Akhir-akhir ini sudah banyak tindakan amoral yang dilakukan santri mulai dari cara berbicara, bertindak, bahkan sampai tidak merasa malu mentontonkan tindakan di luar batas kewajaran, semisal; pacaran di muka umum, jalan dan bergandengan tangan dengan yg bukan mahrom dan masih banyak lainnya.
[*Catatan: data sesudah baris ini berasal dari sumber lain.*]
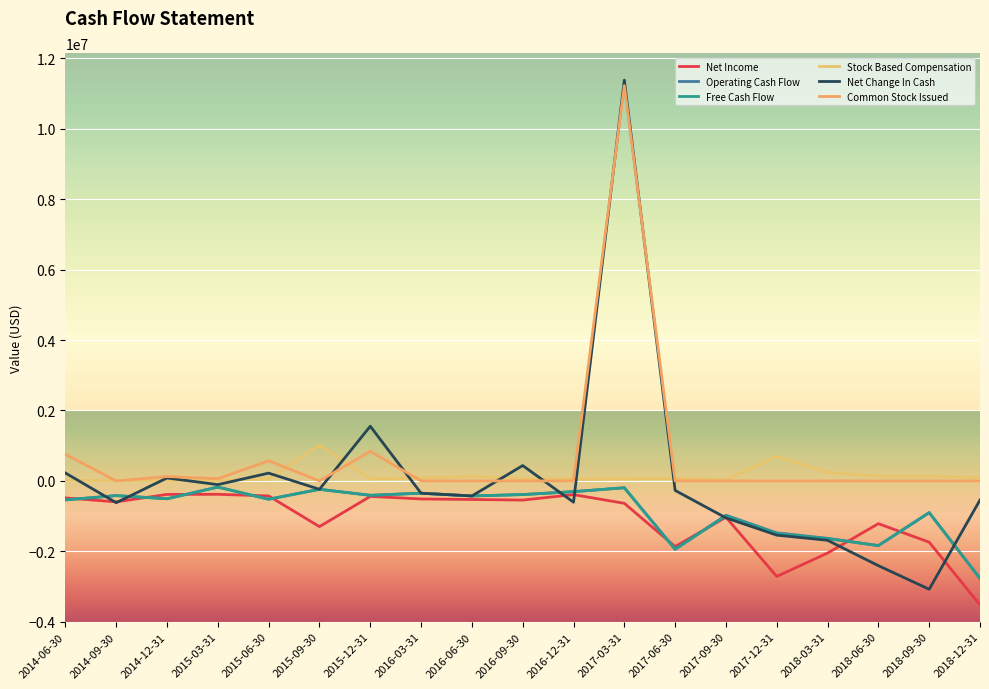

What is the minimum value for Free Cash Flow?

-2772000.0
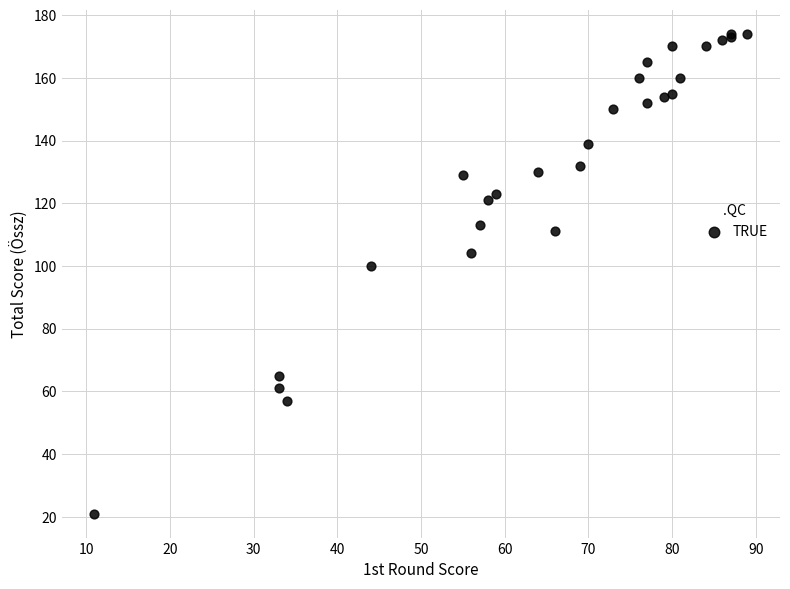

What Y value in the scatter plot is closest to 97?

100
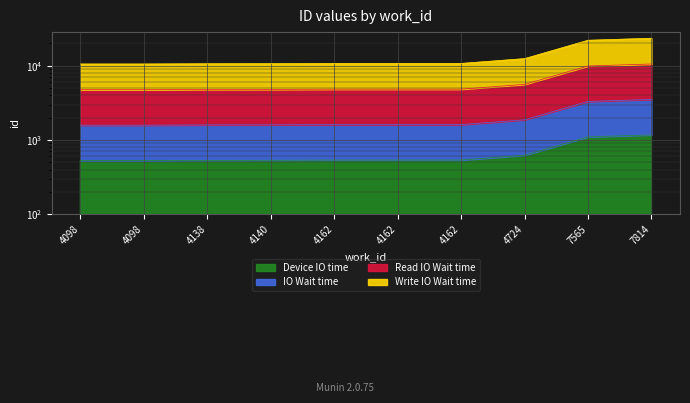

At which label is the value closest to 849?

4724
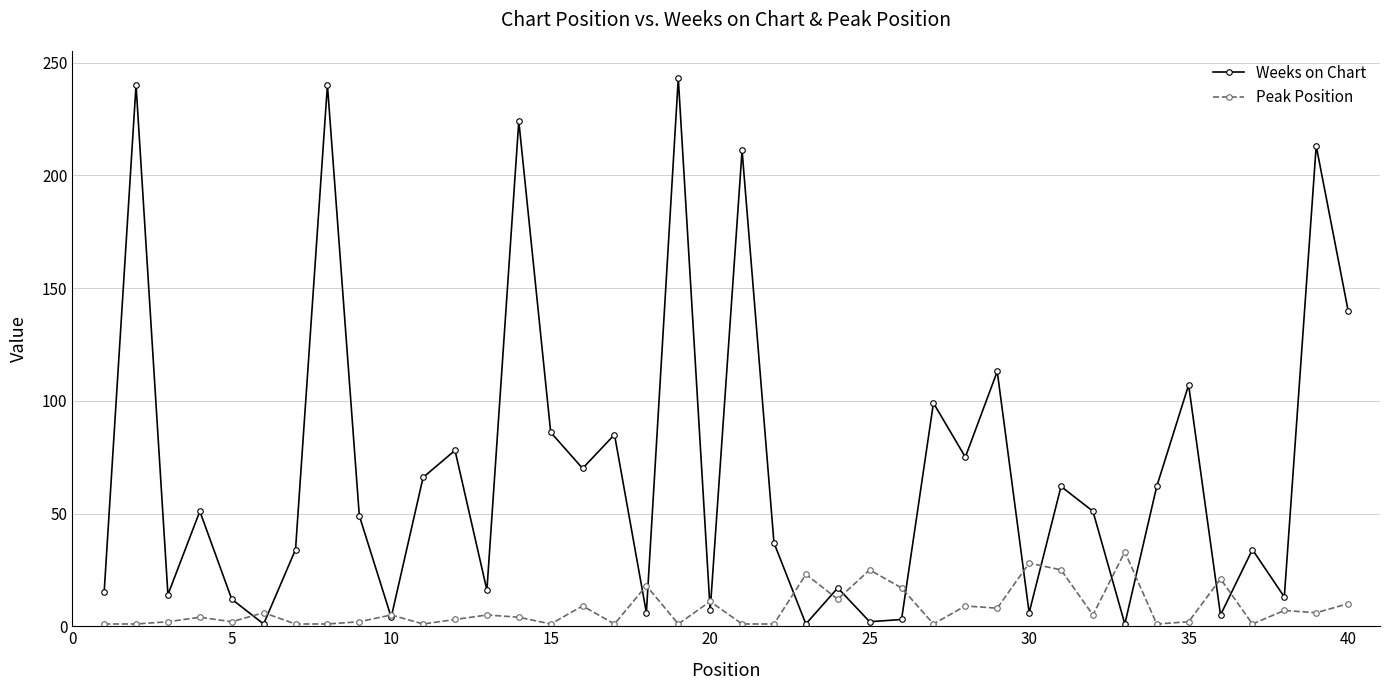

Rank the series by their maximum value, from highest to lowest.

Weeks on Chart, Peak Position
Hal ini wajar menimbulkan persepsi ganda berkaitan dengan istilah santri itu sendiri.
Siapakah Santri?
istilah ini sering muncul dalam kajian epistimologi akhir-akhir ini, dengan beragam persepsi dan kontradiksi. namun ada sebuah cerita unik yg bisa menjadi bahan pertimbangan serta kajian baik dari segi epistemologi tak terlebih aksiologi, cerita ini bermula dari seorang ulama’ besar karismatik yang berasal dari pulau jawa tepatnya di kabupaten Situbondo. Beliau semasa hidupnya dikenal sebagai ulama’ besar dan juga dikenal sebagai seorang mursid thoriqoh. Beliau adalah Alm. KH. Sufyan Miftahul arifin.
Cerita itu bermula dari salah satu santri beliau, yang bercerita kepada KH. Tamim sufyan (putra dari alm. KH. Sufyan samsul arifin) dan cerita itu dinuskilkan pada ceramah beliau di suatu acarah haul KH. Sufyan samsul arifin pada tanggal 30 maret 2023 di sentral parkir kuta, Bali.
Ada seorang alumni santri membawa 2 orang pemuda badannya bertato lalu beliau bercerita kepada kiai Tamim bahwa maksud dan tujuannya ke pondok pesantren tidak lain hanya mau mengeluh tentang dua pemuda yang menemaninya. Dia bercerita bahwa dirinya merasa iri dengan kedua pemuda ini, pasalnya hampir setiap malam mereka di datangi kiai Sufyan dan kiai As’ad samsul arifin, padahal mereka semua tidak pernah nyantri dan tidak pernah berguru kepada beliau, sedangkan saya yang sangat berharap tidak pernah didatangi oleh beliau.
Lalu Kiai Tamim memberikan sebuah kesimpulan dari dawuh-dawuh kiai Sufyan semasa hidupnya bahwa santri itu tidak pernah terikat pada suatu lembaga atau suatu istilah, yang disebut dengan santri adalah selama dia mampu dan mau diajak untuk meneruskan perjuangan-perjuangan agama, maka semenjak itulah dia dikatakan santri dan akan terus bersamaku.
Dari cerita di atas dapat disimpulkan bahwa santri adalah seseorang yang mau memperjuangkan cita-cita guru, cita-cita ulama, cita-cita ambiya’ cita-cita sahabat dan juga cita-cita Baginda kita nabi besar nabi muhammad SAW.
Cita-cita keagamaan yang sejatinya di cita-citakan olah nabi muhammad, menyebarkan agama islam, menegakkan kebenaran, memberi contoh dan panutan serta menjadi pemimpin yang adil di masa depan.
Inilah kiranya menurut penulis yang di sebut santri. Santri dalam arti dia yang memiliki ilmu keagamaan yang mumpuni, pemberi contoh dan teladan sejati, serta pencerah dan penasehat bagi umat terlebih buat dirinya sendiri.